Matter of Stowits (Commissioner of Labor)

Matter of Stowits (Commissioner of Labor) (2018 NY Slip Op 01530)
Matter of Stowits (Commissioner of Labor)
2018 NY Slip Op 01530
Decided on March 8, 2018
Appellate Division, Third Department
Published by New York State Law Reporting Bureau pursuant to Judiciary Law § 431.
This opinion is uncorrected and subject to revision before publication in the Official Reports.


Decided and Entered: March 8, 2018

525299

[*1]In the Matter of the Claim of GWEN G. STOWITS, Appellant.

and

COMMISSIONER OF LABOR, Respondent.


Calendar Date: January 23, 2018
Before: McCarthy, J.P., Lynch, Aarons, Rumsey and Pritzker, JJ.

Gwen G. Stowits, Waverly, appellant pro se.

Eric T. Schneiderman, Attorney General, New York City (Bessie Bazile of counsel), for respondent.



MEMORANDUM AND ORDER

Appeal from a decision of the Unemployment Insurance Appeal Board, filed June 7, 2017, which ruled that claimant was disqualified from receiving unemployment insurance benefits because her employment was terminated due to misconduct.

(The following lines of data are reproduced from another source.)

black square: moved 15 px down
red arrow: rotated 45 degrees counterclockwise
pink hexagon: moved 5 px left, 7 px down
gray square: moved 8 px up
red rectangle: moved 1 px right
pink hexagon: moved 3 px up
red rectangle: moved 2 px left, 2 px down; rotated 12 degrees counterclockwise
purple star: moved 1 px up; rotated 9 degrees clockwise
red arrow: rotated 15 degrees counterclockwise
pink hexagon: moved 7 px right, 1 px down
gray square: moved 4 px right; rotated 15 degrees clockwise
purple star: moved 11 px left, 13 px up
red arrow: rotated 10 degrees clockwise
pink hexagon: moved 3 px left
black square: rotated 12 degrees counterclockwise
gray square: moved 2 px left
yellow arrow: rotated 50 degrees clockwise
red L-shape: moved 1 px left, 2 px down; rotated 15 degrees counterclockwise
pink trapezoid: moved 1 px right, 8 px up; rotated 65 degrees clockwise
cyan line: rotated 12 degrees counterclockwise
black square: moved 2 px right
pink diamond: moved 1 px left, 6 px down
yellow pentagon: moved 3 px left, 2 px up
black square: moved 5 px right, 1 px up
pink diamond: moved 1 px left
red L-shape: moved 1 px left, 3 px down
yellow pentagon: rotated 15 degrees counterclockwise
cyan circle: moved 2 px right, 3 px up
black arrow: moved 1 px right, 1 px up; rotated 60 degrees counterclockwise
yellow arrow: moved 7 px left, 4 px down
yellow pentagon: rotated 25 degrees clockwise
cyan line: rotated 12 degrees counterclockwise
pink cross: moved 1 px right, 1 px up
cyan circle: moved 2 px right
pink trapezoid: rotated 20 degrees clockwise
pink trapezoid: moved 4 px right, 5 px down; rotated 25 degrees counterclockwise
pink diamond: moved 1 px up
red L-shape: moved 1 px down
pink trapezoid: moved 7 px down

Claimant worked at a distribution center for approximately 3½ years. In August 2016, she verbally berated and used profanity toward a new employee causing the employee to become upset and quit her job. Claimant received a written warning advising her that further instances of disrespectful and rude conduct, which was contrary to the standards of behavior set forth in the employment manual, would result in her termination. In November 2016, claimant threatened to kick another employee if he got in her way. Her employment was terminated shortly thereafter. Claimant filed a claim for unemployment insurance benefits and it was denied on the ground that she was discharged for misconduct. This determination was upheld by an

Administrative Law Judge and later by the Unemployment Insurance Appeal Board. Claimant now appeals.

We affirm. An employee who exhibits disrespectful, rude, harassing or threatening behavior toward a coworker may be found to have engaged in misconduct disqualifying the employee from receiving unemployment insurance benefits (see Matter of Pierre [FJC Sec. Servs., Inc.-Commissioner of Labor], 141 AD3d 1069, 1069 [2016], lv dismissed 29 NY3d 1143 [2017]; Matter of Campon [Commissioner of Labor], 122 AD3d 1228, 1228-1229 [2014]; Matter of Mercurio [Commissioner of Labor], 301 AD2d 939, 940 [2003]). Here, there was evidence that claimant harassed a newly hired employee and, after receiving a written warning, threatened to physically harm another employee. Claimant's contrary testimony presented a credibility issue for the Board to resolve (see Matter of Hernandez [Commissioner of Labor], 98 AD3d 1185, [*2]1185 [2012]; Matter of Colindres [Commissioner of Labor], 91 AD3d 991, 992 [2012]). Accordingly, inasmuch as substantial evidence supports the Board's decision, we find no reason to disturb it.

McCarthy, J.P., Lynch, Aarons, Rumsey and Pritzker, JJ., concur.

ORDERED that the decision is affirmed, without costs.